On the other side of the ledger, China clearly gained much. Washington by July 16 agreed to issue a proposed rule to allow imports of Chinese cooked poultry. Moreover, the Trump administration opened up the U.S. bank market to Chinese institutions, promising to consider their applications on the same basis as others.
In these areas, Chinese players have competitive advantages. Therefore, don’t be surprised when Americans begin eating chicken from the world’s No. 1 source of avian flu and start getting cheap credit cards—and cheap credit—from Chinese banks.
It is telling that, on these two important promises of access for Chinese poultry and Chinese banks, Beijing did not agree to reciprocal promises of access for American competitors in China.
“This will help us to bring down the deficit for sure,” Secretary Ross told the media, talking about the 10-point plan. “You watch, and you’ll see.”
We will watch because there is nothing “for sure” about trade deficit reduction. Ross told Cavuto that things are different this time, that “there’s a new relationship pattern being struck between China and ourselves.” “We’re developing personal relationships and personal relationships in Asia in general and in China in particular are of the utmost importance,” he told the Fox Business anchor. They’re more important than contracts, Ross assured us.
I hope he’s right about the power of personal relationships because his plan does not address what is fundamentally wrong with the U.S.-China trade relationship. Fox News Channel’s Jenna Lee on Friday asked Secretary Ross the most pertinent question, whether the announced plan was a “temporary fix” or a “structural change.”
Ross in response suggested the plan addresses the big issues, and then he told her the administration’s vision is to have agreements with a “one-year time horizon” and then “longer-term deals.” There are hundreds of matters to work on, perhaps more than 500, he said to the Washington Post and others.
Washington, D.C.-based trade expert Alan Tonelson is not impressed with the administration’s general approach of tackling the trade deficit issue-by-issue. “History clearly teaches that meaningfully opening the markets of determined mercantilist countries like China is virtually impossible using conventional trade diplomacy,” he told me on Saturday. “Their governments have created economy-wide systems of protection, and they operate these systems through powerful, secretive bureaucracies that curb imports with informal decisions that are difficult for outsiders even to identify, much less litigate against.”

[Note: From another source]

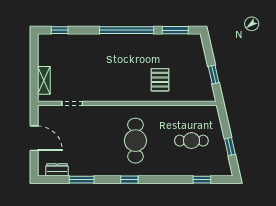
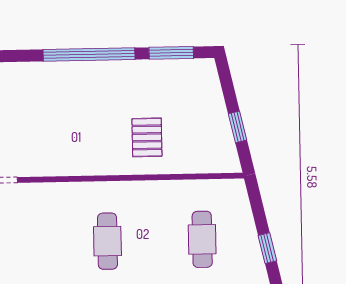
cafe table: (135, 141) -> (107, 241), width x0.73, depth x0.74
cafe table: (191, 141) -> (202, 239), turned 90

These counties can accede to foreign demands and remove certain barriers from time to time, Tonelson notes, “but they remain fully capable of replacing them with others.”
He’s right. China over the last decade has been progressively closing off its market, and this trend is now proceeding faster than ever under current supremo Xi Jinping.
No one expected Ross in 34 days to overcome China’s intractable trade posture, but he’s the one who raised expectations with his optimistic assessments Thursday and Friday. Now, everyone will be watching monthly trade deficit numbers, as he invited us to do.
Beijing certainly will be watching. Chinese official media call the 10-point deal an “early harvest,” and they are right. It looks like an early harvest for China.